Delays in handing over patients to emergency departments are holding up ambulances, with turnaround times in Cork of particular concern.

The National Ambulance Service aims for a 20-minute turnaround, but the vast majority of ambulances coming into Cork University Hospital do not hit this target.

Ambulances that should be available to respond to emergency calls are tied up at the hospital as they hand over patients.

Cork South Central TD, Michael McGrath (FF), raised this issue in the Dáil earlier this month. He said that just 11.8% of ambulance calls at CUH were cleared in less than 20 minutes in February.

The figures for March are worse. Of the 1,143 ambulances to go to CUH in March, just 127 — or 11.1% — achieved the 20-minute turnaround target.
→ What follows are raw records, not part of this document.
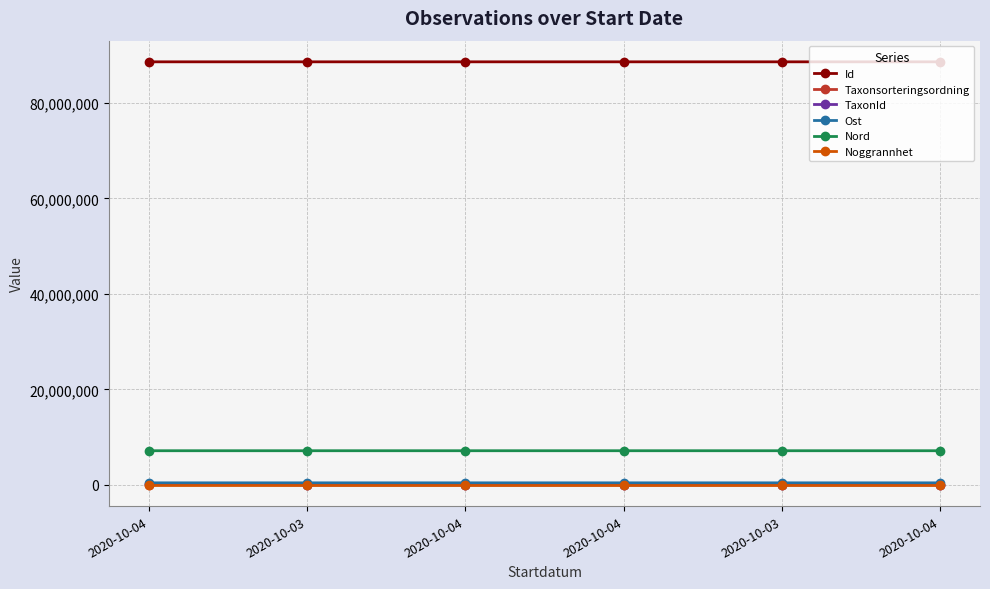

Reading right to left, transcribe all the data shown in this chart.

Id: 2020-10-04=88608204.0	2020-10-03=88608297.0	2020-10-04=88608217.0	2020-10-04=88608218.0	2020-10-03=88608299.0	2020-10-04=88608216.0
Taxonsorteringsordning: 2020-10-04=78570.0	2020-10-03=77506.0	2020-10-04=78596.0	2020-10-04=78603.0	2020-10-03=78596.0	2020-10-04=78533.0
TaxonId: 2020-10-04=2081.0	2020-10-03=6425.0	2020-10-04=6462.0	2020-10-04=6464.0	2020-10-03=6462.0	2020-10-04=229748.0
Ost: 2020-10-04=440666.2	2020-10-03=440455.1	2020-10-04=440619.9	2020-10-04=440619.9	2020-10-03=440455.1	2020-10-04=440619.9
Nord: 2020-10-04=7163281.2	2020-10-03=7162211.8	2020-10-04=7163001.1	2020-10-04=7163001.1	2020-10-03=7162211.8	2020-10-04=7163001.1
Noggrannhet: 2020-10-04=10.0	2020-10-03=10.0	2020-10-04=10.0	2020-10-04=10.0	2020-10-03=10.0	2020-10-04=10.0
Data released by the HSE shows that in one instance, an ambulance at CUH took between four and five hours to turnaround.

The majority of cases, (1,027 calls, representing 89.9% of the total) took an hour or less.

In 110 instances, the turnaround took between one and two hours, in four cases it took between two and three hours, and in one case the ambulance was tied up at CUH for between three and four hours.

Health Minister Simon Harris conceded that at a number of hospitals — CUH included — “the emergency departments are particularly busy and this can contribute significantly to delays in ambulance turnaround.

“When the emergency care system is under pressure, there is the potential for delay in the transfer of care of patients from ambulance to emergency department personnel,” he said.

“If we are serious about reducing the turnaround times, it means that we need to reduce the length of time people are spending in our emergency departments.

“We still have a long way to go, in this regard, and I look forward to talking to the INMO about recruitment of more nurses.

“We have ambitious plans in place to hire 1,208 new nurses this year, and have a number of incentives to try and assist in that regard, because it is very much interlinked with the ability of an ambulance to get in safely, hand over the patient, and get back to doing exactly what we want them to do.”

The minister also said a framework has been developed “to create a standardised approach between the National Ambulance Service and acute hospital emergency departments, which allows all parties to understand their role in the timely release of ambulance resources from acute hospitals.”